Vid2Actor: Free-viewpoint Animatable Person Synthesis from Video in the Wild
This work addresses the problem of creating animatable digital humans for applications like virtual reality and content creation, offering a method that doesn't require pre-rigged models or ground truth meshes, which simplifies the process for artists and developers.
This paper reconstructs an animatable model of a person from an in-the-wild video, allowing rendering in any body pose and camera view without explicit 3D mesh reconstruction. The method uses a volumetric 3D human representation trained on input video, enabling novel pose and view synthesis.

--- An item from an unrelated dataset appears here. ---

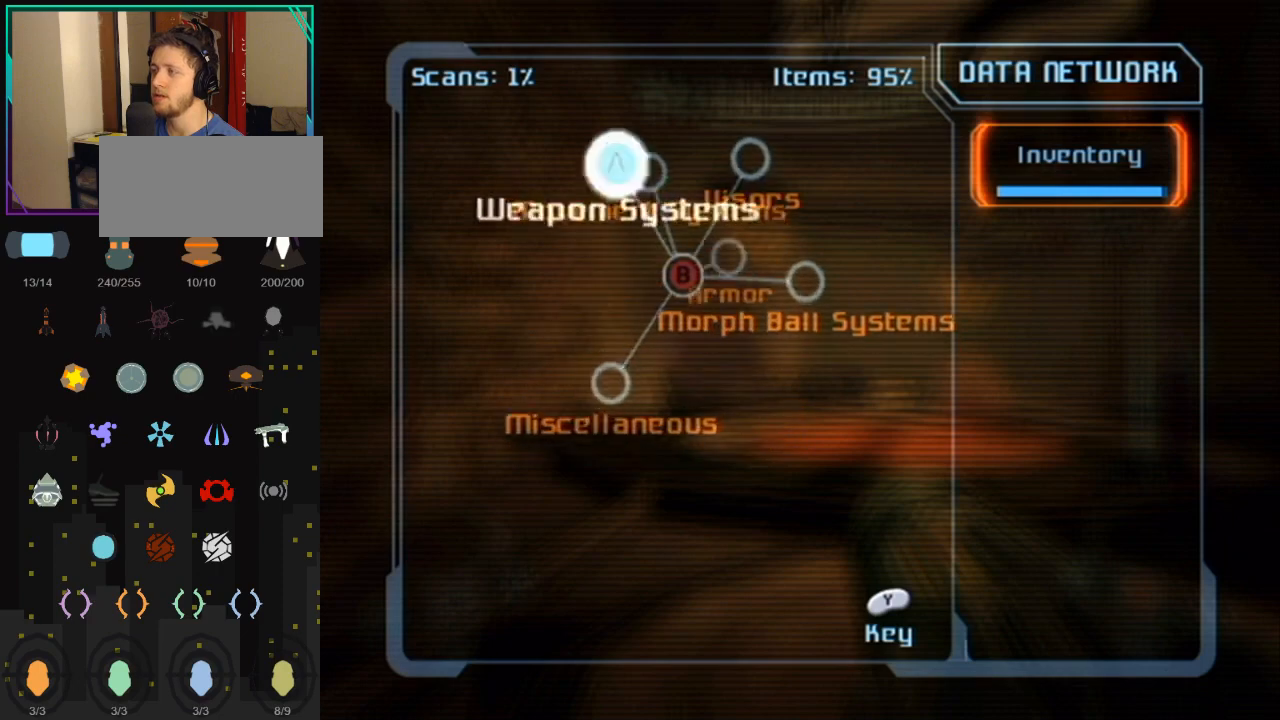
{"buttons": [], "left_stick": "center", "right_stick": "center", "events": [[33, "left_stick", "up"], [117, "A", "down"], [250, "A", "up"], [250, "left_stick", "center"]]}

Given an "in-the-wild" video of a person, we reconstruct an animatable model of the person in the video. The output model can be rendered in any body pose to any camera view, via the learned controls, without explicit 3D mesh reconstruction. At the core of our method is a volumetric 3D human representation reconstructed with a deep network trained on input video, enabling novel pose/view synthesis. Our method is an advance over GAN-based image-to-image translation since it allows image synthesis for any pose and camera via the internal 3D representation, while at the same time it does not require a pre-rigged model or ground truth meshes for training, as in mesh-based learning. Experiments validate the design choices and yield results on synthetic data and on real videos of diverse people performing unconstrained activities (e.g. dancing or playing tennis). Finally, we demonstrate motion re-targeting and bullet-time rendering with the learned models.